Tenho noção da minha força política. Com uma notícia que dou, eu posso ajudar a eleger o diretor de um clube ou derrubar um presidente. Entendo minha grande responsabilidade de agente acelerador das modificações sociais. E morro de medo que me transformem em um mentiroso alienador. Sem querer ser vaidoso, eu posso até afirmar que se eu não tivesse nascido, o mundo não seria o mesmo.

Meu nome é rádio. Eu não, não quero ser mal entendido. Eu sou apenas um instrumento. Para fazer tudo isso que eu disse que faço, eu preciso de uma equipe, de seres humanos, humanos! Que não tenham medo do trabalho, que entendam de alegria, emoções, fraternidade, que saibam sentir o pulso do campo e o coração da grande cidade. E que tenham noção básica de que tudo aquilo que fazemos é para conquistar ouvidos e melhorar pessoas. O que jamais conseguiremos, se nos esquecermos que a minha existência se deve ao número dos que me ouvem. O rádio vale pelo volume e a qualidade dos seus ouvintes.

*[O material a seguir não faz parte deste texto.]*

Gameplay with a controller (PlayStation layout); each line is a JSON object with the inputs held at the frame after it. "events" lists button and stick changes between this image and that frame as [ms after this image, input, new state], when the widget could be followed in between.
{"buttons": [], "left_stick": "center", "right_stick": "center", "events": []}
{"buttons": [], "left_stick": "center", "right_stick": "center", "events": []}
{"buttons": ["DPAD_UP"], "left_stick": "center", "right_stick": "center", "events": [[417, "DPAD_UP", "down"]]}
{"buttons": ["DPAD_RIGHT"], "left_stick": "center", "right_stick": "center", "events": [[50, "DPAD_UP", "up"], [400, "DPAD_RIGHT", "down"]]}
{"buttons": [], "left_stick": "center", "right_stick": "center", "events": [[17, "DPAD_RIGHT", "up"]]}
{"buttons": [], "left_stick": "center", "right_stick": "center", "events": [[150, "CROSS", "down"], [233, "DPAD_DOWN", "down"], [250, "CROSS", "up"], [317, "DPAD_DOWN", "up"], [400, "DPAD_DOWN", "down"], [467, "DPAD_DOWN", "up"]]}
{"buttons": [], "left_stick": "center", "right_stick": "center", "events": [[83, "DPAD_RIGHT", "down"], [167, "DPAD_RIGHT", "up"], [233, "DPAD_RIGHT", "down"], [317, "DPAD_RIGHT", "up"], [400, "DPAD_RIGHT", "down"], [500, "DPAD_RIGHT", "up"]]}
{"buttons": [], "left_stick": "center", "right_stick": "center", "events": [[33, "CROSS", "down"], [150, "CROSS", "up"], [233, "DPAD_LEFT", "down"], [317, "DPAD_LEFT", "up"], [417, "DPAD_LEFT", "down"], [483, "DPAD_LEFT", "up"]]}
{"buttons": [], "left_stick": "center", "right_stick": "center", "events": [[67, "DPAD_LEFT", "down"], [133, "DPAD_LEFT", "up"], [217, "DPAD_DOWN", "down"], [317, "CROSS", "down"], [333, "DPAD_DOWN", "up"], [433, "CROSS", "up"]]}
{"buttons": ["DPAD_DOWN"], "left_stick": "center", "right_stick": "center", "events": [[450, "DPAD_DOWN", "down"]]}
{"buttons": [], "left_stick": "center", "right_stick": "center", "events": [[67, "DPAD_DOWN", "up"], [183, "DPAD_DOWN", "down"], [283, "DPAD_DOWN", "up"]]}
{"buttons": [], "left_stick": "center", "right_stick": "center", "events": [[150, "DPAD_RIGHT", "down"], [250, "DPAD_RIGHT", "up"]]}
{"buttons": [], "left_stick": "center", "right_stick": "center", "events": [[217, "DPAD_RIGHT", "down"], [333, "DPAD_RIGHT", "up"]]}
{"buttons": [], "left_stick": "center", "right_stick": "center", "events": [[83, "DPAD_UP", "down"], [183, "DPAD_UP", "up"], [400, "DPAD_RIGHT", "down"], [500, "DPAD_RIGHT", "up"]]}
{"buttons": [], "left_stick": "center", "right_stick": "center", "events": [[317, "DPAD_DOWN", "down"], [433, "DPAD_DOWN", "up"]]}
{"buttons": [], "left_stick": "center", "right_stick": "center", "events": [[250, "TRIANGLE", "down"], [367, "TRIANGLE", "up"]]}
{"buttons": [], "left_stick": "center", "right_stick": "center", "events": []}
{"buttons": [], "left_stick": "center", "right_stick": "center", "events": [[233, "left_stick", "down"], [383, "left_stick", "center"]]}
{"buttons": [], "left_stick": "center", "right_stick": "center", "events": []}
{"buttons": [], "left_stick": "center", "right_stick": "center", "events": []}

Eu poderia fazer muito mais, mas às vezes falta dinheiro pra fazer tudo aquilo que eu quero. Eu sei que posso realizar o sonho do meu pai, Marconi, e mudar o mundo para melhor. Outro dia fiquei muito triste quando ouvi um tal de Hélio Ribeiro dizer que eu, o rádio, sou “a maior oportunidade perdida de melhorar o mundo”. Eu sou apenas um instrumento. Eu preciso de gente que me entenda, me respeite e que me ajude a cumprir a minha missão. Ah, com alegria, muita alegria… Se possível. Hélio Ribeiro

* Nicolau Tuma – 1911-2006 – Nascido em Jundiaí-SP, Advogado, Vereador na cidade de São Paulo e Deputado Federal pelo Estado de São Paulo. Como radialista, trabalhou em várias emissoras de São Paulo e do Rio de Janeiro. Em 1931, transmitiu pela primeira vez no rádio (Sociedade Educadora Paulista) uma partida de futebol entre as seleções de São Paulo e do Paraná, na capital paulista, com vitória dos paulistas por 6 a 4.

** Caros Ouvintes agradece o trabalho técnico dos Favottos, pai Onofre e filho Marcelo, gente competente e amiga que também é apaixonada por rádio.

*** Trecho do discurso da vitória de Barack Obama (5/11) em que o novo presidente dos EUA ressalta a importância do rádio no mundo:

“E a todos aqueles que nos vêem esta noite além de nossas fronteiras, em Parlamentos e palácios, e àqueles que se reúnem ao redor dos rádios nos cantos esquecidos do mundo, nossas histórias são diferentes, mas nosso destino é comum e começa um novo amanhecer de liderança americana.”